An estimated 98,000 New Mexico children have special health care needs, according to a Kaiser Family Foundation study, and 59 percent of them are on Medicaid. For families living near the poverty line, a hospital stay in another state imposes immense hardships — missed days at work, lost jobs, the stress of family separation.
“Traveling out of state is the last resort for most families,” said Cathy Salazar, a family liaison with Parents Reaching Out, an Albuquerque nonprofit that helps parents navigate their children’s health care, education and other needs.
Lawmakers step in
Convinced that the state’s population is too small and its families too fragile, the state House in 2018 unanimously approved a memorial instructing the New Mexico Pediatric Society to convene a task force to propose solutions.

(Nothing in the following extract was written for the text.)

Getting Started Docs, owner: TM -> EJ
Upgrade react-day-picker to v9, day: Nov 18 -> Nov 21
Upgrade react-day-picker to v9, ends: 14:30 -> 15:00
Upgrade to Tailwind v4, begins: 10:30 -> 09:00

First on their list is “a single, unified Children’s Hospital, incorporating all pediatric specialties available in New Mexico” — not necessarily calling for a new building but advocating for an institutional framework that would eliminate the barriers families face trying to access care at both hospitals.
At the hearing in November, Love told the story of a baby who, over the summer, needed a procedure that Love couldn’t safely perform without surgical back-up. Three of his peers at UNM had recently decamped to the University of Iowa. Stein, the pediatric heart surgeon, was less than two miles away, at Presbyterian Hospital — but he didn’t have privileges at UNM.
“It started the question,” Love told legislators, “why can’t we just be working with one another across institutions?”
If both hospitals continue to lose cases to outof-state children’s hospitals, they will not only lose money; they risk losing some of their most important doctors, who are expensive to recruit and difficult to retain amid a national shortage of pediatric specialists.
“Our (pediatric cardiology) program fell apart because the volume just wasn’t there,” said Frantz Melio, chief strategy officer for the UNM health system. “We made the decision to collaborate with Presbyterian so that we both, together, could provide the care that was needed in the state.”
With a formal agreement now in place linking their pediatric cardiology units, Presbyterian and UNM are moving specialty by pediatric specialty to build bridges. The next steps are to extend dual hospital privileges, coordinate patient care and convince health plans to pay both systems.
“Any consolidation could only benefit the providers and families,” said Charlotte McGaughey, who has spent two decades navigating New Mexico health care for her autistic son Matthew, 21, who is nonverbal and has suffered debilitating gastrointestinal problems.
McGaughey, who lives in Silver City, recalled that when Matthew needed psychiatric care as a teenager, she was given a list of five doctors. Three were no longer practicing in the state, and one wasn’t taking new patients. “That was extremely frustrating,” she said.
Besides helping keep physicians in New Mexico, greater collaboration between Presbyterian and UNM could mean that “the providers would have more access to each other, and the parents would have more access to support groups,” she said. “There are a lot of things that make it hard to raise a disabled child in a poor state.”